At the end of the week it became clear that my father wanted to find a master’s class in a local CrossFit in Boston and that my mother probably did not share that desire. The issue is that I don’t live with my parents and I can’t make them do anything. I know my mother would prefer to finish hikes and be able to lift grandkids etc. in a few years, but she truly doesn’t want to go to a gym. So the next step is creating some level of accountability for a parent. It turns out that calling and harassing doesn’t work, so I’m going to try and get her to post her workouts to Instagram or the like to keep her accountable.

Easy Exercises to Help Your Parents Who Don’t Workout

The big question is whether they can twist their trunk without pain, extend their arms over their head without compromising their backs, and sit down to a bench and stand back up without assistance. No equipment is necessary for any of these activities.

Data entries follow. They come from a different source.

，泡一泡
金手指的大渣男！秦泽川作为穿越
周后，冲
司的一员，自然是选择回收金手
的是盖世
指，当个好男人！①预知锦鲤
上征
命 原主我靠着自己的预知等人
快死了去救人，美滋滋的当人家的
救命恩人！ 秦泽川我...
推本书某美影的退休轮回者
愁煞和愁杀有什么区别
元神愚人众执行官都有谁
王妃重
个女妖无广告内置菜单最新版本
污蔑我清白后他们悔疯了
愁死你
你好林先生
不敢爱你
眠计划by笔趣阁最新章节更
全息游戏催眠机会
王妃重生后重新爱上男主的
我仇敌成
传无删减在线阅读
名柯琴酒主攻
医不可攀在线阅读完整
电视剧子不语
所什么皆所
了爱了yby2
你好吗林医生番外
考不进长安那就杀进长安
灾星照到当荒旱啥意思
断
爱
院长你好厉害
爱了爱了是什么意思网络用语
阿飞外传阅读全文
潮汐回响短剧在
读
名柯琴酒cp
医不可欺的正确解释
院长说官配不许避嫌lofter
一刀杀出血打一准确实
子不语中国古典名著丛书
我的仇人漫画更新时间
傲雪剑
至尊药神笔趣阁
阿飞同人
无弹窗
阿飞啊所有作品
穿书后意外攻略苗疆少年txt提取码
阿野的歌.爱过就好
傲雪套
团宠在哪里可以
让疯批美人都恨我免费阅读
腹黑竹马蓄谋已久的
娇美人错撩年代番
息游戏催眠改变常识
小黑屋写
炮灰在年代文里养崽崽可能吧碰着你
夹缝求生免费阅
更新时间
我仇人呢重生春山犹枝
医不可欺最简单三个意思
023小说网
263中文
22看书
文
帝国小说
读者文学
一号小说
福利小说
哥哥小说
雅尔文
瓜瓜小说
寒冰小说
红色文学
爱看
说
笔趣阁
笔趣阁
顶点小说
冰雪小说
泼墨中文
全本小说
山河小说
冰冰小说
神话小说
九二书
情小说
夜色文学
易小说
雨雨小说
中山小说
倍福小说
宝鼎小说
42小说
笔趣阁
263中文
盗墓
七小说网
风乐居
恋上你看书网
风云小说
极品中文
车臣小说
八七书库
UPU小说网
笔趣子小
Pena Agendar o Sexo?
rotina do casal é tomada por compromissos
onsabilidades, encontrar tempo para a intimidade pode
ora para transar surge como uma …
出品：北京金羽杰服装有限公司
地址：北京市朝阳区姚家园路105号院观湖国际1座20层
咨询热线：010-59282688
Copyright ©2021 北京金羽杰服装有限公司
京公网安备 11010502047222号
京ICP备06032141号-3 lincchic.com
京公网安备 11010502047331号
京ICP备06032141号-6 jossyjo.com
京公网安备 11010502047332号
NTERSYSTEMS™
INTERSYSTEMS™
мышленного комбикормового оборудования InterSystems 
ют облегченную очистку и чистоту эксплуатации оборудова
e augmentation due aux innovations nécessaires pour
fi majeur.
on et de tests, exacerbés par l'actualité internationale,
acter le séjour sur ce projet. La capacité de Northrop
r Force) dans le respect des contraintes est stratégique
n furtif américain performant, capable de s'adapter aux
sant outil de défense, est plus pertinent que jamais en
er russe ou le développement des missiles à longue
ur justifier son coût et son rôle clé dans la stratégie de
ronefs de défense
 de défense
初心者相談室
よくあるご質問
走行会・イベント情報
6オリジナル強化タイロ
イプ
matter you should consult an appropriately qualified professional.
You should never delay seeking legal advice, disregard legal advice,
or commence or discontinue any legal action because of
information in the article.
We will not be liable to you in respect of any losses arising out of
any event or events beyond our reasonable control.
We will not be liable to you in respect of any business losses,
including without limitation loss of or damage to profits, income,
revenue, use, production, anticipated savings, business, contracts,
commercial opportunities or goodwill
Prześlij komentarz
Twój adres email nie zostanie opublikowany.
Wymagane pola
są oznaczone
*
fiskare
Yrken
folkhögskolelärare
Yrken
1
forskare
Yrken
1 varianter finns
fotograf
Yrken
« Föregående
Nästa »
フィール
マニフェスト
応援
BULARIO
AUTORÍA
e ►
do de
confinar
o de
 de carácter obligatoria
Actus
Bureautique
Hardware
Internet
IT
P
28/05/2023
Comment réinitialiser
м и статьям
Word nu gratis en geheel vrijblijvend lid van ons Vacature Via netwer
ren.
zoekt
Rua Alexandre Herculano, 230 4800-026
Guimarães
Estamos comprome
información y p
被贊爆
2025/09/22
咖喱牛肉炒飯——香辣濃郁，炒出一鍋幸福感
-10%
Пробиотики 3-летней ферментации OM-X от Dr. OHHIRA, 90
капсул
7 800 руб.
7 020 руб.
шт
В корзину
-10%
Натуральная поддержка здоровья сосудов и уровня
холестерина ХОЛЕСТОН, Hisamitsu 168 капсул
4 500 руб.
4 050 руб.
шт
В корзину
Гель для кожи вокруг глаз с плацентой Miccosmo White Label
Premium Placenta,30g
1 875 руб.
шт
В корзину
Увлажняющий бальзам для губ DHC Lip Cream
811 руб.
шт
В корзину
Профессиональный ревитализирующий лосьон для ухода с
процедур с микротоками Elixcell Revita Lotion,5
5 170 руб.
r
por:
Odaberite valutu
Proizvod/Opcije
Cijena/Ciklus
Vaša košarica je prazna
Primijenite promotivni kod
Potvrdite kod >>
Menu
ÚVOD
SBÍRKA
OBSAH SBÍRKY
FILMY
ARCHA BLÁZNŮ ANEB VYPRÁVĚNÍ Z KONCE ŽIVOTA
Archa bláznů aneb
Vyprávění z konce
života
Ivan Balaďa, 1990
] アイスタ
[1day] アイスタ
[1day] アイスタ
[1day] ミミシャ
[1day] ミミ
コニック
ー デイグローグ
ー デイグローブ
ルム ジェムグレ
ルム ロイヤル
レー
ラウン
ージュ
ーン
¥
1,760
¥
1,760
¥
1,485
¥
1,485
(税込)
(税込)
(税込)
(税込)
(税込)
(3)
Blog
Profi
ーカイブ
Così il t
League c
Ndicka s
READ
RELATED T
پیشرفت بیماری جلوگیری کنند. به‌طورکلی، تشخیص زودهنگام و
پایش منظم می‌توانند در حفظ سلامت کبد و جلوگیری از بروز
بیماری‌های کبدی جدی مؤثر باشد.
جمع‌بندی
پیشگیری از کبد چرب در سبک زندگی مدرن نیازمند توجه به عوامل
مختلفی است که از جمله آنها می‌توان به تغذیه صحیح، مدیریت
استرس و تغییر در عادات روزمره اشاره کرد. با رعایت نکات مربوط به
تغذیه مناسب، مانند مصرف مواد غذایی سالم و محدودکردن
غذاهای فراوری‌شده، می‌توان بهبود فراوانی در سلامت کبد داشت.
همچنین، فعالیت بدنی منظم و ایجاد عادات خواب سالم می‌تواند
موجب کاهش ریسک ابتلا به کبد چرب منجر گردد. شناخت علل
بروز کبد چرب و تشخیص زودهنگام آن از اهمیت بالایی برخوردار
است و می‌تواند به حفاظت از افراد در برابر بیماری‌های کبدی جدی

In my opinion, getting up off the ground is a really important part of a person’s life and if that isn’t possible it’s probably a good indicator that something needs to change.

  1. Standing tall raise both hands over the head. Try to put the biceps at the level of the ear without raising ribs.
  2. Standing with the back 4” from a wall, twist the trunk and try to reach the elbow to the wall.
  3. Sit down to a chair or couch without falling into the chair and then stand up without pressing off anything at all.